● Task description: In each of the items below, switch "top-left" to "upper-left" and write the items out again with nothing else changed, leaving the pictures out.
○ ○ ○ ○ ○
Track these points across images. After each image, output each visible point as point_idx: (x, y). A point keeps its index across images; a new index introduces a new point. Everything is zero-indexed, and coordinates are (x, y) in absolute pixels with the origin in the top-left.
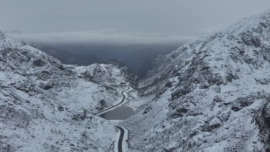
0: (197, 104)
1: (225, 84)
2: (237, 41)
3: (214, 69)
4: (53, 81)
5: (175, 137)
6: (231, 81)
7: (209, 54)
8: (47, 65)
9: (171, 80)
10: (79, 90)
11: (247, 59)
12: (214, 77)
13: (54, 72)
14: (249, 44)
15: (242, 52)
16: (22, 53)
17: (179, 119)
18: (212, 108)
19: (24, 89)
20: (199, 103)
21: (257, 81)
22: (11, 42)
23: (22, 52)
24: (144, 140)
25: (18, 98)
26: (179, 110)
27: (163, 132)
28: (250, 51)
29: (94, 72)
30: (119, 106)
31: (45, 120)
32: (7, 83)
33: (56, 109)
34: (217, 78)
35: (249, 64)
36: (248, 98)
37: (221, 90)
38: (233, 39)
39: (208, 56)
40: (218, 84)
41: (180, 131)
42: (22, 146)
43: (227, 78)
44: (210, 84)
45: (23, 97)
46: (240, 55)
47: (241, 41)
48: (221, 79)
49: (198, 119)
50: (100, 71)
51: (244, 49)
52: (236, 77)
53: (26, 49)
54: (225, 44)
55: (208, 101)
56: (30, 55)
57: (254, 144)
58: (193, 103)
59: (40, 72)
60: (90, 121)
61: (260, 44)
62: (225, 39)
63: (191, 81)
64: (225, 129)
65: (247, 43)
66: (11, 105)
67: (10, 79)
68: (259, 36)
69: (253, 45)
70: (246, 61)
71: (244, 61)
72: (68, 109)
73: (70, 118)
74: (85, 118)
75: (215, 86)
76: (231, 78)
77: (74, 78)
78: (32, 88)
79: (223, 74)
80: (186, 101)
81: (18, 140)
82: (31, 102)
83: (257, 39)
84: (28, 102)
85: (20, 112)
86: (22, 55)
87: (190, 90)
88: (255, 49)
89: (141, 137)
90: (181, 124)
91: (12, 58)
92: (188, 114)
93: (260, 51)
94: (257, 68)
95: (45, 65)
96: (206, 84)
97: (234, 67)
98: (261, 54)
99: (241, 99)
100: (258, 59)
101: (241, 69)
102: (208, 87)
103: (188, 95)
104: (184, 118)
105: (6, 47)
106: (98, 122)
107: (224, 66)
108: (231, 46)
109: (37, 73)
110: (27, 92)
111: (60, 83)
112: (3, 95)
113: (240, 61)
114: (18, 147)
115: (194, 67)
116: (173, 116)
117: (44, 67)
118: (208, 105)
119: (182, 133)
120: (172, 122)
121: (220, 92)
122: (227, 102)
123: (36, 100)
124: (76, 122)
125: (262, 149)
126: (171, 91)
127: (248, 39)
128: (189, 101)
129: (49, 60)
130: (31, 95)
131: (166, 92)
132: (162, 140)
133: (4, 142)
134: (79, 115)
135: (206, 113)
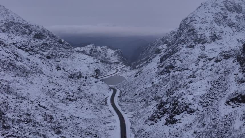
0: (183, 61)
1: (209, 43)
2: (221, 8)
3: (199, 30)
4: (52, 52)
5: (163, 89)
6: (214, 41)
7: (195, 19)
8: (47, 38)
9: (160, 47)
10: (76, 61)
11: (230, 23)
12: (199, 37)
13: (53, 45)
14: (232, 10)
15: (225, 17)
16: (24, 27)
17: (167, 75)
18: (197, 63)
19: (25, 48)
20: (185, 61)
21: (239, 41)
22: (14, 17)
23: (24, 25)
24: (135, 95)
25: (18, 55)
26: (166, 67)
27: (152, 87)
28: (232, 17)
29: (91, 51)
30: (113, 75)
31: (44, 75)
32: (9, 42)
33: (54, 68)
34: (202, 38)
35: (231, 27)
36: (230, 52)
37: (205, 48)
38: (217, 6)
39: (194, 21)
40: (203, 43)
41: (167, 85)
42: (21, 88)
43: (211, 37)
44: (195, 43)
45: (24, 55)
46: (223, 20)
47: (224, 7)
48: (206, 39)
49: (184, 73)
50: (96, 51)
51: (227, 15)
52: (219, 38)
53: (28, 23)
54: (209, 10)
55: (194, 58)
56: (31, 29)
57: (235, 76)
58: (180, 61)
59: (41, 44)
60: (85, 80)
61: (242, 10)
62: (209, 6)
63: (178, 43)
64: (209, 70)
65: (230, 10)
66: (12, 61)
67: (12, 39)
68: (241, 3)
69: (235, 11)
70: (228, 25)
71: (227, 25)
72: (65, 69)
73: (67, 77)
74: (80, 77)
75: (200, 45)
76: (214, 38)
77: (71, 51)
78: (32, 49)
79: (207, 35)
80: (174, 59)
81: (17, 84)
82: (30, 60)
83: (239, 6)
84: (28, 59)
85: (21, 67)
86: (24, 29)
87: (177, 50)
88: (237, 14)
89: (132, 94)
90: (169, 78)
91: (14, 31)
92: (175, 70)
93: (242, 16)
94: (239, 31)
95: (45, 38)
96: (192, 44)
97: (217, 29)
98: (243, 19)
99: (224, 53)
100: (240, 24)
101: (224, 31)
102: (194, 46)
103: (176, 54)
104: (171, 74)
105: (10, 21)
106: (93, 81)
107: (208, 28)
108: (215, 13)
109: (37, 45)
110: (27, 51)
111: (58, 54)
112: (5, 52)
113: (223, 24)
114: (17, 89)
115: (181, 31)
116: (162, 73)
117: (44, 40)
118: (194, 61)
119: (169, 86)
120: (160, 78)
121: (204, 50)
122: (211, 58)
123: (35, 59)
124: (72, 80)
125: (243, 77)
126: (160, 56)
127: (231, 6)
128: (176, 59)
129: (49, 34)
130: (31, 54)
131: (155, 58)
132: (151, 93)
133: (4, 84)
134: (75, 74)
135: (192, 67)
○ ○ ○ ○ ○
● Exercise result:
Track these points across images. After each image, output each visible point as point_idx: (x, y). A point keeps its index across images; a new index introduces a new point. Everything is zero-indexed, and coordinates are (x, y) in absolute pixels with the origin in the upper-left.
0: (197, 104)
1: (225, 84)
2: (237, 41)
3: (214, 69)
4: (53, 81)
5: (175, 137)
6: (231, 81)
7: (209, 54)
8: (47, 65)
9: (171, 80)
10: (79, 90)
11: (247, 59)
12: (214, 77)
13: (54, 72)
14: (249, 44)
15: (242, 52)
16: (22, 53)
17: (179, 119)
18: (212, 108)
19: (24, 89)
20: (199, 103)
21: (257, 81)
22: (11, 42)
23: (22, 52)
24: (144, 140)
25: (18, 98)
26: (179, 110)
27: (163, 132)
28: (250, 51)
29: (94, 72)
30: (119, 106)
31: (45, 120)
32: (7, 83)
33: (56, 109)
34: (217, 78)
35: (249, 64)
36: (248, 98)
37: (221, 90)
38: (233, 39)
39: (208, 56)
40: (218, 84)
41: (180, 131)
42: (22, 146)
43: (227, 78)
44: (210, 84)
45: (23, 97)
46: (240, 55)
47: (241, 41)
48: (221, 79)
49: (198, 119)
50: (100, 71)
51: (244, 49)
52: (236, 77)
53: (26, 49)
54: (225, 44)
55: (208, 101)
56: (30, 55)
57: (254, 144)
58: (193, 103)
59: (40, 72)
60: (90, 121)
61: (260, 44)
62: (225, 39)
63: (191, 81)
64: (225, 129)
65: (247, 43)
66: (11, 105)
67: (10, 79)
68: (259, 36)
69: (253, 45)
70: (246, 61)
71: (244, 61)
72: (68, 109)
73: (70, 118)
74: (85, 118)
75: (215, 86)
76: (231, 78)
77: (74, 78)
78: (32, 88)
79: (223, 74)
80: (186, 101)
81: (18, 140)
82: (31, 102)
83: (257, 39)
84: (28, 102)
85: (20, 112)
86: (22, 55)
87: (190, 90)
88: (255, 49)
89: (141, 137)
90: (181, 124)
91: (12, 58)
92: (188, 114)
93: (260, 51)
94: (257, 68)
95: (45, 65)
96: (206, 84)
97: (234, 67)
98: (261, 54)
99: (241, 99)
100: (258, 59)
101: (241, 69)
102: (208, 87)
103: (188, 95)
104: (184, 118)
105: (6, 47)
106: (98, 122)
107: (224, 66)
108: (231, 46)
109: (37, 73)
110: (27, 92)
111: (60, 83)
112: (3, 95)
113: (240, 61)
114: (18, 147)
115: (194, 67)
116: (173, 116)
117: (44, 67)
118: (208, 105)
119: (182, 133)
120: (172, 122)
121: (220, 92)
122: (227, 102)
123: (36, 100)
124: (76, 122)
125: (262, 149)
126: (171, 91)
127: (248, 39)
128: (189, 101)
129: (49, 60)
130: (31, 95)
131: (166, 92)
132: (162, 140)
133: (4, 142)
134: (79, 115)
135: (206, 113)
0: (183, 61)
1: (209, 43)
2: (221, 8)
3: (199, 30)
4: (52, 52)
5: (163, 89)
6: (214, 41)
7: (195, 19)
8: (47, 38)
9: (160, 47)
10: (76, 61)
11: (230, 23)
12: (199, 37)
13: (53, 45)
14: (232, 10)
15: (225, 17)
16: (24, 27)
17: (167, 75)
18: (197, 63)
19: (25, 48)
20: (185, 61)
21: (239, 41)
22: (14, 17)
23: (24, 25)
24: (135, 95)
25: (18, 55)
26: (166, 67)
27: (152, 87)
28: (232, 17)
29: (91, 51)
30: (113, 75)
31: (44, 75)
32: (9, 42)
33: (54, 68)
34: (202, 38)
35: (231, 27)
36: (230, 52)
37: (205, 48)
38: (217, 6)
39: (194, 21)
40: (203, 43)
41: (167, 85)
42: (21, 88)
43: (211, 37)
44: (195, 43)
45: (24, 55)
46: (223, 20)
47: (224, 7)
48: (206, 39)
49: (184, 73)
50: (96, 51)
51: (227, 15)
52: (219, 38)
53: (28, 23)
54: (209, 10)
55: (194, 58)
56: (31, 29)
57: (235, 76)
58: (180, 61)
59: (41, 44)
60: (85, 80)
61: (242, 10)
62: (209, 6)
63: (178, 43)
64: (209, 70)
65: (230, 10)
66: (12, 61)
67: (12, 39)
68: (241, 3)
69: (235, 11)
70: (228, 25)
71: (227, 25)
72: (65, 69)
73: (67, 77)
74: (80, 77)
75: (200, 45)
76: (214, 38)
77: (71, 51)
78: (32, 49)
79: (207, 35)
80: (174, 59)
81: (17, 84)
82: (30, 60)
83: (239, 6)
84: (28, 59)
85: (21, 67)
86: (24, 29)
87: (177, 50)
88: (237, 14)
89: (132, 94)
90: (169, 78)
91: (14, 31)
92: (175, 70)
93: (242, 16)
94: (239, 31)
95: (45, 38)
96: (192, 44)
97: (217, 29)
98: (243, 19)
99: (224, 53)
100: (240, 24)
101: (224, 31)
102: (194, 46)
103: (176, 54)
104: (171, 74)
105: (10, 21)
106: (93, 81)
107: (208, 28)
108: (215, 13)
109: (37, 45)
110: (27, 51)
111: (58, 54)
112: (5, 52)
113: (223, 24)
114: (17, 89)
115: (181, 31)
116: (162, 73)
117: (44, 40)
118: (194, 61)
119: (169, 86)
120: (160, 78)
121: (204, 50)
122: (211, 58)
123: (35, 59)
124: (72, 80)
125: (243, 77)
126: (160, 56)
127: (231, 6)
128: (176, 59)
129: (49, 34)
130: (31, 54)
131: (155, 58)
132: (151, 93)
133: (4, 84)
134: (75, 74)
135: (192, 67)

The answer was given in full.